A good chance of rain

A good chance of rain

 

Enjoying our own lifecycle…and Moseyin’ On

 

Moseyin’ Best Done Through a Good Weather Window

We’re a little behind in getting this post out, be we’ve had a busy week.  We got together with two other couples, old friends from New Hampshire, who had dodged this last New England winter by heading south as we had. One of the couples was watching the weather to resume their drive back home to New Hampshire. The following day we met an even older friend from my Air Force days who was in Beaufort to buy an airplane and fly it back to Michigan.  He had been delayed a day on his way down in another pilot’s plane while waiting for weather in the Midwest to clear.  Mosey On and crew were thoroughly enjoying the Spring weather in Beaufort, but at the same time eyeing the calendar and our commitments back in North Carolina.  We have learned that while our sturdy vessel is well-founded and up to most anything, her crew tries to avoid being thrown about and is decidedly cautious.  So…like our friend with the small plane, we were watching for our opportunity…a ‘window’ with enough hours of ‘benign’ seas offshore to get us from St.
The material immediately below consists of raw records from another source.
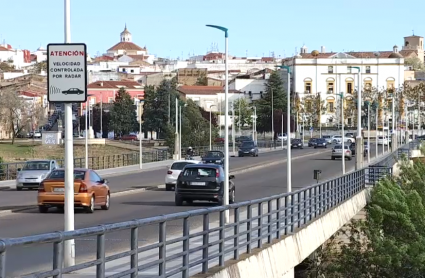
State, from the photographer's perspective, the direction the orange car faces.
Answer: facing away from the viewer and to the right of the viewer

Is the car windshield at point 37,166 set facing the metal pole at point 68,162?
yes

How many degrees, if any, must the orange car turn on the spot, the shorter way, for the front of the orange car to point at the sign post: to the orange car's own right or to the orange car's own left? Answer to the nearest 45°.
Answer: approximately 135° to the orange car's own right

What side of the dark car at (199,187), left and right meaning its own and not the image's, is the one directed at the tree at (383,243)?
right

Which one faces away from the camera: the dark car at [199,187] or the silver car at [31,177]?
the dark car

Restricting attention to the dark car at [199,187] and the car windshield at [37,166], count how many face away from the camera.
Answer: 1

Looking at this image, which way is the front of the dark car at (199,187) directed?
away from the camera

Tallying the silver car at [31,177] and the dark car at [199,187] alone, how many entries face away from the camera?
1

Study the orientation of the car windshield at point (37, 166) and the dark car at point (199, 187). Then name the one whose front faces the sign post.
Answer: the car windshield

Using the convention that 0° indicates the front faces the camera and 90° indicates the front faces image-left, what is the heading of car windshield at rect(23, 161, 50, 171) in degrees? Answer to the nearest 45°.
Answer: approximately 0°

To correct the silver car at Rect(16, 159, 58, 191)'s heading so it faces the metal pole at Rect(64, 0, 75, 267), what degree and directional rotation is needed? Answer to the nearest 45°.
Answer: approximately 45° to its left

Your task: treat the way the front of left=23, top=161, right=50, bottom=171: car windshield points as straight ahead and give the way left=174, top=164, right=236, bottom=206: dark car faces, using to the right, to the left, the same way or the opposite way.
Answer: the opposite way

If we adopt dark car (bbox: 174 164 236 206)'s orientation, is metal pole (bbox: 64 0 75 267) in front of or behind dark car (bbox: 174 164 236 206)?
behind
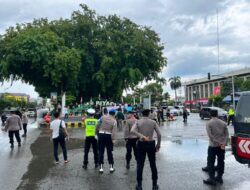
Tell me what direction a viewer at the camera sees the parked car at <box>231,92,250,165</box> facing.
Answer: facing away from the viewer

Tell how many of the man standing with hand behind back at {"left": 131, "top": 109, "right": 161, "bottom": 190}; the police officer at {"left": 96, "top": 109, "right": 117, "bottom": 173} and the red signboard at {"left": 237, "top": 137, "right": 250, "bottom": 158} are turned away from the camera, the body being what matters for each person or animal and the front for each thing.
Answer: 2

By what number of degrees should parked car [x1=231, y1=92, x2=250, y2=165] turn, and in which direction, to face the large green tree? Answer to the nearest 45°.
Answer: approximately 45° to its left

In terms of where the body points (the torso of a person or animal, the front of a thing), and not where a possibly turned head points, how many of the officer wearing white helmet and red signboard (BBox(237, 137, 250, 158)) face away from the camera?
1

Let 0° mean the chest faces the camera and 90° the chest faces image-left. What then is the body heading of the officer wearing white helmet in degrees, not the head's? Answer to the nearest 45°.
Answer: approximately 180°

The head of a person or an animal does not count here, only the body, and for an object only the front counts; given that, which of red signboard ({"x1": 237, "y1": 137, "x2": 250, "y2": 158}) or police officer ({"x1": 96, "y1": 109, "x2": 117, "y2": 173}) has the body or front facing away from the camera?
the police officer

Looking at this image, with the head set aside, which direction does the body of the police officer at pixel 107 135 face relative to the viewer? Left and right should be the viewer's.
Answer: facing away from the viewer

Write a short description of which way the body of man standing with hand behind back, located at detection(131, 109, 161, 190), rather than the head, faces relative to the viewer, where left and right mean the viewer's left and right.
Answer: facing away from the viewer

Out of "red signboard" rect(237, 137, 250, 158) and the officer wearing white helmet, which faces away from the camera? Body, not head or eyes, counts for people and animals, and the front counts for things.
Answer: the officer wearing white helmet

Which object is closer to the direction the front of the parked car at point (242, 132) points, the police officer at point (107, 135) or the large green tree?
the large green tree

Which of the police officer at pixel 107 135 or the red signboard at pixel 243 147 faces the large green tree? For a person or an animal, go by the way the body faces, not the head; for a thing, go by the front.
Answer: the police officer
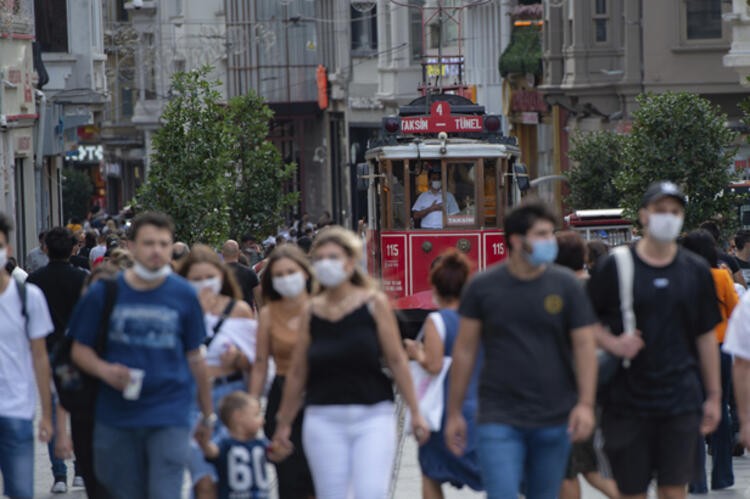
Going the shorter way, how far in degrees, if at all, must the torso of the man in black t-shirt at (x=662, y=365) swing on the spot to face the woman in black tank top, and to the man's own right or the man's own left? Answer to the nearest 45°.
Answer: approximately 90° to the man's own right

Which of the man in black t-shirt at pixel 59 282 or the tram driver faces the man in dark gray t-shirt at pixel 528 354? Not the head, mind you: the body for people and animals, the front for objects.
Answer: the tram driver

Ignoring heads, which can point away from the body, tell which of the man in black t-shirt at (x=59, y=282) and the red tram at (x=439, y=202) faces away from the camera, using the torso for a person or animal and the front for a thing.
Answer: the man in black t-shirt

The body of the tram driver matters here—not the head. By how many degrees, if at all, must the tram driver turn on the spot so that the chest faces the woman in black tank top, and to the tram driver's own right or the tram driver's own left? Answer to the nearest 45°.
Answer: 0° — they already face them

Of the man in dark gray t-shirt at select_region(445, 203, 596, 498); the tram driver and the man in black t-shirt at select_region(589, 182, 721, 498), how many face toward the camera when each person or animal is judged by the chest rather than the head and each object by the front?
3

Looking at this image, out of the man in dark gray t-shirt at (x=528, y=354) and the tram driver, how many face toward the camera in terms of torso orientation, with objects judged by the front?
2

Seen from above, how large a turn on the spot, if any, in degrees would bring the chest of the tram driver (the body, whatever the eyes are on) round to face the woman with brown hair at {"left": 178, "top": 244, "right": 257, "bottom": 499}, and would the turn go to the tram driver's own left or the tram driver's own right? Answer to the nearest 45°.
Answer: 0° — they already face them

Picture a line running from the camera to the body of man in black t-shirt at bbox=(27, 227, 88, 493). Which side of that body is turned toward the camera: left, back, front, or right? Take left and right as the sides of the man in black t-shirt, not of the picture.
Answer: back

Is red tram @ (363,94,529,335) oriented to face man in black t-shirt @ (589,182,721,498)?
yes
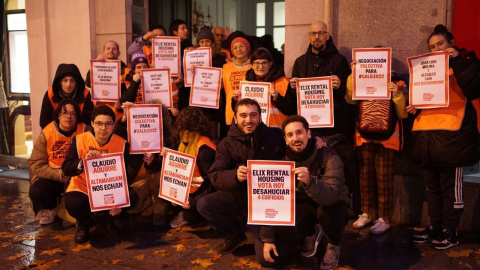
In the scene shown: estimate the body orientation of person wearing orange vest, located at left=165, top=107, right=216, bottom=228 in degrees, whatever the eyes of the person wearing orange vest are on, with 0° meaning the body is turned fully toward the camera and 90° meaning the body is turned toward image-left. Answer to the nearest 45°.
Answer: approximately 45°

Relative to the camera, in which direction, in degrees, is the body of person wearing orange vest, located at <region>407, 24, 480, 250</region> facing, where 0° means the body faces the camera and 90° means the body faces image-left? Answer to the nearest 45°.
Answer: approximately 45°

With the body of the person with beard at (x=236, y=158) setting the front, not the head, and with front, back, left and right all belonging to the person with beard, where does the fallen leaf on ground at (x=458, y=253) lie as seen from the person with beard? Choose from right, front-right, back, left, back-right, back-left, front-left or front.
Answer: left

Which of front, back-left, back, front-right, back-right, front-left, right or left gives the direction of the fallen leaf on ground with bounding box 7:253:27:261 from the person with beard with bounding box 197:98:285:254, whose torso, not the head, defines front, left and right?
right

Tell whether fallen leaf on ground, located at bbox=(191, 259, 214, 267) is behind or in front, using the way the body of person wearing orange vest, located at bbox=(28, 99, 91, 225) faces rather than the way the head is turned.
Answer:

Helena Sound (SC) to the safe inlet at Morehead City, NC…..thirty-six hours of offshore cruising.  As it happened, just such a window was forecast beginning Tuesday the 7th and lasting through Thursday….but with the weather router’s firm admonition to be In Port by Friday….In the Spring, these ‘openings’ don’t last long as warm air attempts to push north, but winter is reluctant to give up its grip.  It’s a ‘tug-of-war’ with the mid-Atlantic coast as the playground.  Mosey On was repaired and ready and her crew was rested…so we went for it!   I should note that there was some trepidation over this trip owing to the simple fact that we had not attempted an overnight cruise of this length before….this was to be twice a far as our last summer’s cruise from Cape May, NJ up to New York.  And the odd thing is…I’m not accustomed to having an engine run so long…the big John Deere in Mosey’s belly ran beautifully, and we carried enough fuel….it’s just a little unsettling.

Dawn Off Cape Fear, NC

 

The trip was long…seemingly without end in the ‘wee dark hours’…and while the seas were certainly not calm, they were ‘benign’.  We split the watch into 3 hours on – 3 hours off for each of us…….We would love to have shared the duty with one or two more crew!  The view from the bridge (above) just before sunrise was from a perspective I’d never seen before (I don’t get up early to fish…).

We tied-up in  Morehead City near midnight.  Exhausted, but proud of our planning and new-found confidence in cruising on Mosey On.